Although scrubs and bath additives are where forecasters are predicting the most growth, it’s still body creams that sell the best. “Cream remains the largest format for overall skincare and for body as well,” Jensen says. “But we are seeing a spin on the typical cream such as [ones with] whipped texture.” Take the TriXera Nutrition line from Avene: a wash, lotion and balm that works for both the face and body, helping consumers take care of their skin from head-to-toe, potentially giving shoppers an awareness about body skin they didn't have before.

Health is emerging as a new facet of social status, and consumers are investing more into products and services that help them [become] healthier.

”Consumers are becoming more and more aware that skin is our largest organ and treating your body helps you achieve that overall state of wellness that you’re seeking,” adds Jensen.

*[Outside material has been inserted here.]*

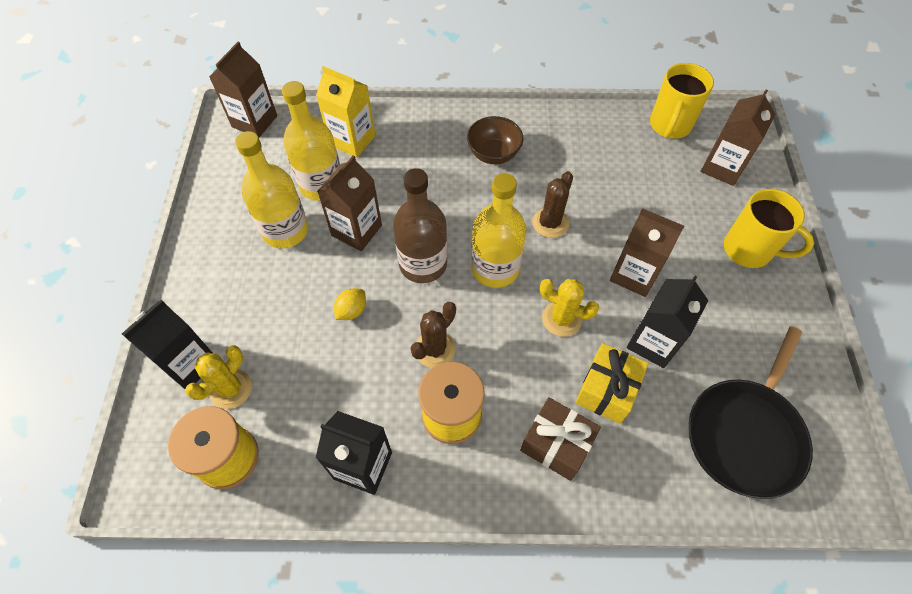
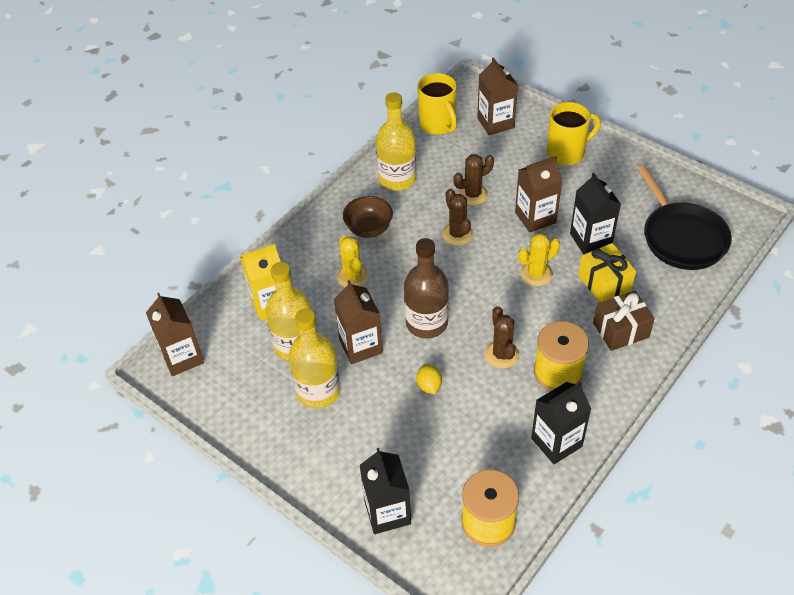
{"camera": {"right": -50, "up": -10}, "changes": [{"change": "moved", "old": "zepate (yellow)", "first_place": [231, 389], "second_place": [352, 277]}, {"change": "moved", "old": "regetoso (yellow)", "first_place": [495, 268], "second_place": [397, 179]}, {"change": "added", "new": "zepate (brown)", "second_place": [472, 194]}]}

Paltrow, who has been taking daily baths for two decades now, swears by the power of a healing bath at the end of every single day for her overall well-being. Ingredients, including pharmaceutical-grade Epsom salt, which purportedly helps to alleviate inflammation and pain, along with vibe-enhancing, corresponding essential oils, may create a sacred space, but the physical health benefits — according to science at least, are minimal at best. It largely depends on the research you look at, says Nitin Kumar, MD. “There are a few small-scale studies that show that magnesium [found in Epsom salts] levels increase with topical application,” he says, citing a 2014 report from the journal Experimental Biology and Medicine. Anecdotally speaking, though, the act of merely taking the time for a bath is restorative in and of itself, notes Kumar.

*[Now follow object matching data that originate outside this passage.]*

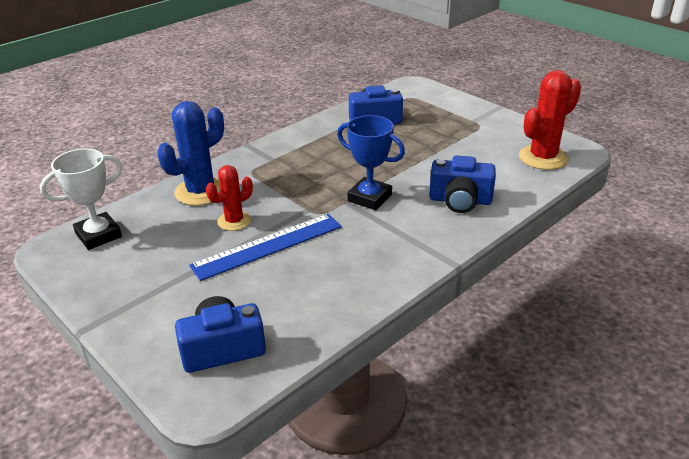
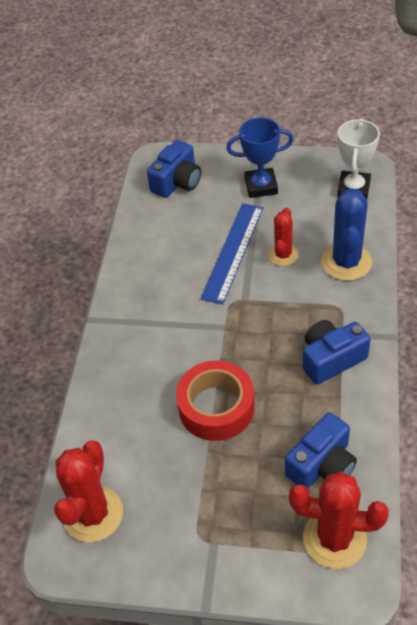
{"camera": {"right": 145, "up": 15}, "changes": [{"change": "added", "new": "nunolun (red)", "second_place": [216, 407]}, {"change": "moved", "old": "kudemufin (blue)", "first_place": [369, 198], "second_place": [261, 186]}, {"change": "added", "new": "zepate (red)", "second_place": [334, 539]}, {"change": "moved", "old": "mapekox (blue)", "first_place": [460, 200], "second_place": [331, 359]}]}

Looking ahead, Lisa Hong, a research analyst for Euromonitor based in South Korea, also expects to see more products like the TriXera line as the market continues to blow up. Hong says we should anticipate “combined and/or hybrid products” to gain popularity. “Think in-shower lotions or bath additives or oils that don’t require any additional care after using it just once.”

Consumers are looking to improve what they think of as their overall state of wellness, and are using body care as a means to do so. “Health is emerging as a new facet of social status, and consumers are investing more into products and services that help them [become] healthier, better looking, more energised,“ says Kseniia Galenytska, senior analyst at Euromonitor. "Body care has a high chance to become as important as there is an increasingly holistic approach to beauty [that includes both one's] lifestyle and physical form."

Perhaps that’s why Goop’s soaks are selling so well already: of all the products on which Paltrow’s namesake logo is plastered, the Martini soak — made with Himalayan salt and chia seed oil in pursuit of an “emotional detox” — is their second-most popular seller. And along with two other soaks — the G.Tox spiked with activated charcoal and G.Nite featuring sleep-inducing valerian — it’s now being offered as a customisable experience at the Park Hyatt New York. For $100, you can have a butler draw you one of three soaks and prepare you a cup of tea.

“We see this opportunity in body care that's really therapeutic and performance-driven, and designed to address specific needs and lifestyle occasions,” says Cotter. “There’s not really anyone doing that yet.” And Cotter is ready to exploit the “current whitespace” in the body-care market. “This is a totally fresh, new, and different approach to body care and we’re going to build. Goop soaks are just the first of many body-care launches to come.”